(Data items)
───

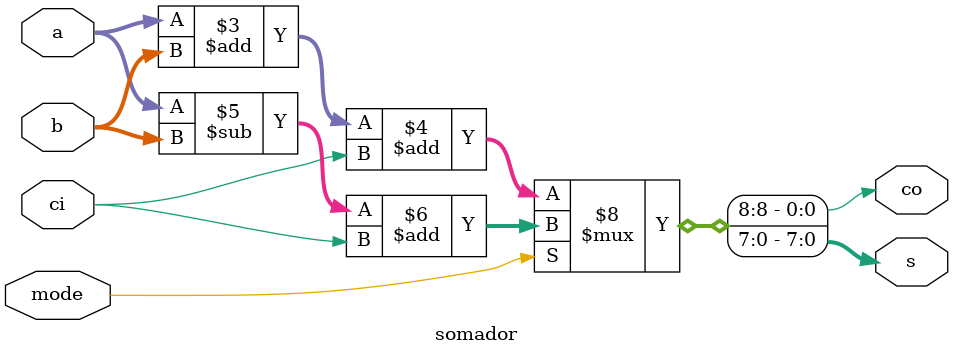
<source format=v>
`timescale 1 ns/100 ps

module somador #(parameter Size=8)
	       (output reg [Size-1:0] s, output reg co, input [Size-1:0] a, b, input ci, mode);

	always @(*) begin
		if (~mode)
			{co, s} = a + b + ci; //Soma os dois números "a", "b" e o carry-in "ci"
		else
			{co, s} = a - b + ci; //Subtrai o número "b" do "b" e soma o carry-in "ci"
	end
		

endmodule

</source>
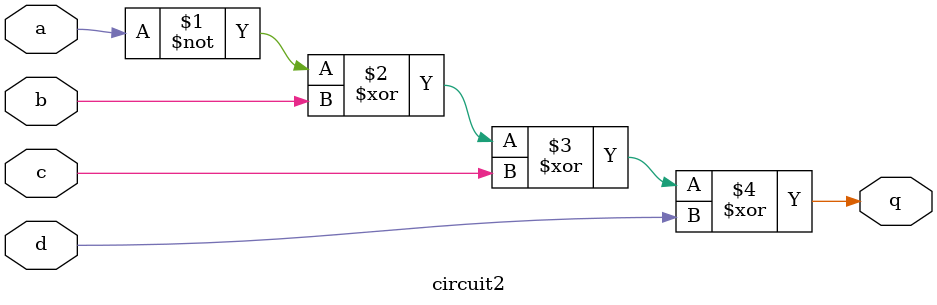
<source format=v>

module circuit2 (
  input a,
  input b,
  input c,
  input d,
  output q

);

  assign q = ~a^b^c^d;

endmodule




</source>
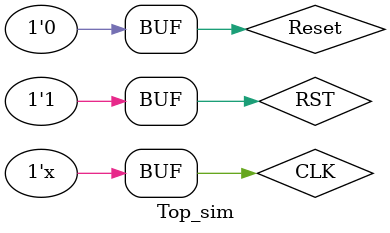
<source format=v>
`timescale 1ns / 1ps

module Top_sim();
    //input
    reg CLK;
    reg RST;
    reg Reset;
    //output
   
    wire [31:0] nowIns,nowPC, nextAddr, aluRe, writeData, readData1, readData2, ExtendData, RAMDataOut,Jump_out;
    wire [2:0] aluOp;
    wire [5:0] insToCtrl;
    wire Zero, Sign;
    wire [1:0] pcSrc;
    
    Top uut(
    .CLK(CLK),
    .RST(RST),
    .Reset(Reset),
    .nowIns(nowIns),
    .nowPC(nowPC),
    .nextAddr(nextAddr),
    .aluRe(aluRe),
    .writeData(writeData),
    .readData1(readData1),
    .readData2(readData2),
    .ExtendData(ExtendData),
    .RAMDataOut(RAMDataOut),
    .Jump_out(Jump_out),
    .aluOp(aluOp),
    .insToCtrl(insToCtrl),
    .Zero(Zero),
    .Sign(Sign),
    .pcSrc(pcSrc)
    );
    always #5 CLK=~CLK;
    initial begin
        CLK = 1;
        RST = 1;
        Reset = 1;
        #10
        Reset = 0;
    end
   
endmodule

</source>
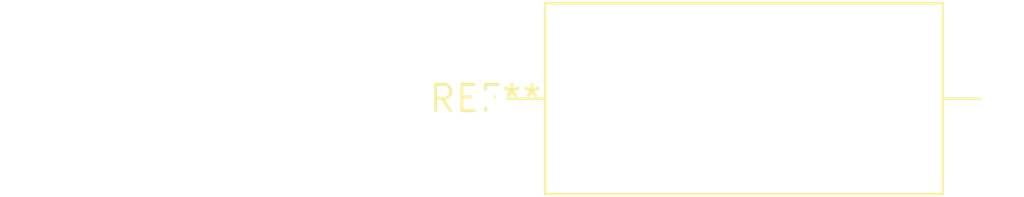
<source format=kicad_pcb>
(kicad_pcb (version 20240108) (generator pcbnew)

  (general
    (thickness 1.6)
  )

  (paper "A4")
  (layers
    (0 "F.Cu" signal)
    (31 "B.Cu" signal)
    (32 "B.Adhes" user "B.Adhesive")
    (33 "F.Adhes" user "F.Adhesive")
    (34 "B.Paste" user)
    (35 "F.Paste" user)
    (36 "B.SilkS" user "B.Silkscreen")
    (37 "F.SilkS" user "F.Silkscreen")
    (38 "B.Mask" user)
    (39 "F.Mask" user)
    (40 "Dwgs.User" user "User.Drawings")
    (41 "Cmts.User" user "User.Comments")
    (42 "Eco1.User" user "User.Eco1")
    (43 "Eco2.User" user "User.Eco2")
    (44 "Edge.Cuts" user)
    (45 "Margin" user)
    (46 "B.CrtYd" user "B.Courtyard")
    (47 "F.CrtYd" user "F.Courtyard")
    (48 "B.Fab" user)
    (49 "F.Fab" user)
    (50 "User.1" user)
    (51 "User.2" user)
    (52 "User.3" user)
    (53 "User.4" user)
    (54 "User.5" user)
    (55 "User.6" user)
    (56 "User.7" user)
    (57 "User.8" user)
    (58 "User.9" user)
  )

  (setup
    (pad_to_mask_clearance 0)
    (pcbplotparams
      (layerselection 0x00010fc_ffffffff)
      (plot_on_all_layers_selection 0x0000000_00000000)
      (disableapertmacros false)
      (usegerberextensions false)
      (usegerberattributes false)
      (usegerberadvancedattributes false)
      (creategerberjobfile false)
      (dashed_line_dash_ratio 12.000000)
      (dashed_line_gap_ratio 3.000000)
      (svgprecision 4)
      (plotframeref false)
      (viasonmask false)
      (mode 1)
      (useauxorigin false)
      (hpglpennumber 1)
      (hpglpenspeed 20)
      (hpglpendiameter 15.000000)
      (dxfpolygonmode false)
      (dxfimperialunits false)
      (dxfusepcbnewfont false)
      (psnegative false)
      (psa4output false)
      (plotreference false)
      (plotvalue false)
      (plotinvisibletext false)
      (sketchpadsonfab false)
      (subtractmaskfromsilk false)
      (outputformat 1)
      (mirror false)
      (drillshape 1)
      (scaleselection 1)
      (outputdirectory "")
    )
  )

  (net 0 "")

  (footprint "C_Axial_L19.0mm_D9.0mm_P25.00mm_Horizontal" (layer "F.Cu") (at 0 0))

)

</source>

───

§ **EXERCISE GOAL**:
Images are to be excluded, and each record above written out word for word.

§ **EXERCISE RESULT**:
<source format=v>
`timescale 1 ns/100 ps

module somador #(parameter Size=8)
	       (output reg [Size-1:0] s, output reg co, input [Size-1:0] a, b, input ci, mode);

	always @(*) begin
		if (~mode)
			{co, s} = a + b + ci; //Soma os dois números "a", "b" e o carry-in "ci"
		else
			{co, s} = a - b + ci; //Subtrai o número "b" do "b" e soma o carry-in "ci"
	end
		

endmodule

</source>
<source format=v>

module circuit2 (
  input a,
  input b,
  input c,
  input d,
  output q

);

  assign q = ~a^b^c^d;

endmodule




</source>
<source format=v>
`timescale 1ns / 1ps

module Top_sim();
    //input
    reg CLK;
    reg RST;
    reg Reset;
    //output
   
    wire [31:0] nowIns,nowPC, nextAddr, aluRe, writeData, readData1, readData2, ExtendData, RAMDataOut,Jump_out;
    wire [2:0] aluOp;
    wire [5:0] insToCtrl;
    wire Zero, Sign;
    wire [1:0] pcSrc;
    
    Top uut(
    .CLK(CLK),
    .RST(RST),
    .Reset(Reset),
    .nowIns(nowIns),
    .nowPC(nowPC),
    .nextAddr(nextAddr),
    .aluRe(aluRe),
    .writeData(writeData),
    .readData1(readData1),
    .readData2(readData2),
    .ExtendData(ExtendData),
    .RAMDataOut(RAMDataOut),
    .Jump_out(Jump_out),
    .aluOp(aluOp),
    .insToCtrl(insToCtrl),
    .Zero(Zero),
    .Sign(Sign),
    .pcSrc(pcSrc)
    );
    always #5 CLK=~CLK;
    initial begin
        CLK = 1;
        RST = 1;
        Reset = 1;
        #10
        Reset = 0;
    end
   
endmodule

</source>
<source format=kicad_pcb>
(kicad_pcb (version 20240108) (generator pcbnew)

  (general
    (thickness 1.6)
  )

  (paper "A4")
  (layers
    (0 "F.Cu" signal)
    (31 "B.Cu" signal)
    (32 "B.Adhes" user "B.Adhesive")
    (33 "F.Adhes" user "F.Adhesive")
    (34 "B.Paste" user)
    (35 "F.Paste" user)
    (36 "B.SilkS" user "B.Silkscreen")
    (37 "F.SilkS" user "F.Silkscreen")
    (38 "B.Mask" user)
    (39 "F.Mask" user)
    (40 "Dwgs.User" user "User.Drawings")
    (41 "Cmts.User" user "User.Comments")
    (42 "Eco1.User" user "User.Eco1")
    (43 "Eco2.User" user "User.Eco2")
    (44 "Edge.Cuts" user)
    (45 "Margin" user)
    (46 "B.CrtYd" user "B.Courtyard")
    (47 "F.CrtYd" user "F.Courtyard")
    (48 "B.Fab" user)
    (49 "F.Fab" user)
    (50 "User.1" user)
    (51 "User.2" user)
    (52 "User.3" user)
    (53 "User.4" user)
    (54 "User.5" user)
    (55 "User.6" user)
    (56 "User.7" user)
    (57 "User.8" user)
    (58 "User.9" user)
  )

  (setup
    (pad_to_mask_clearance 0)
    (pcbplotparams
      (layerselection 0x00010fc_ffffffff)
      (plot_on_all_layers_selection 0x0000000_00000000)
      (disableapertmacros false)
      (usegerberextensions false)
      (usegerberattributes false)
      (usegerberadvancedattributes false)
      (creategerberjobfile false)
      (dashed_line_dash_ratio 12.000000)
      (dashed_line_gap_ratio 3.000000)
      (svgprecision 4)
      (plotframeref false)
      (viasonmask false)
      (mode 1)
      (useauxorigin false)
      (hpglpennumber 1)
      (hpglpenspeed 20)
      (hpglpendiameter 15.000000)
      (dxfpolygonmode false)
      (dxfimperialunits false)
      (dxfusepcbnewfont false)
      (psnegative false)
      (psa4output false)
      (plotreference false)
      (plotvalue false)
      (plotinvisibletext false)
      (sketchpadsonfab false)
      (subtractmaskfromsilk false)
      (outputformat 1)
      (mirror false)
      (drillshape 1)
      (scaleselection 1)
      (outputdirectory "")
    )
  )

  (net 0 "")

  (footprint "C_Axial_L19.0mm_D9.0mm_P25.00mm_Horizontal" (layer "F.Cu") (at 0 0))

)

</source>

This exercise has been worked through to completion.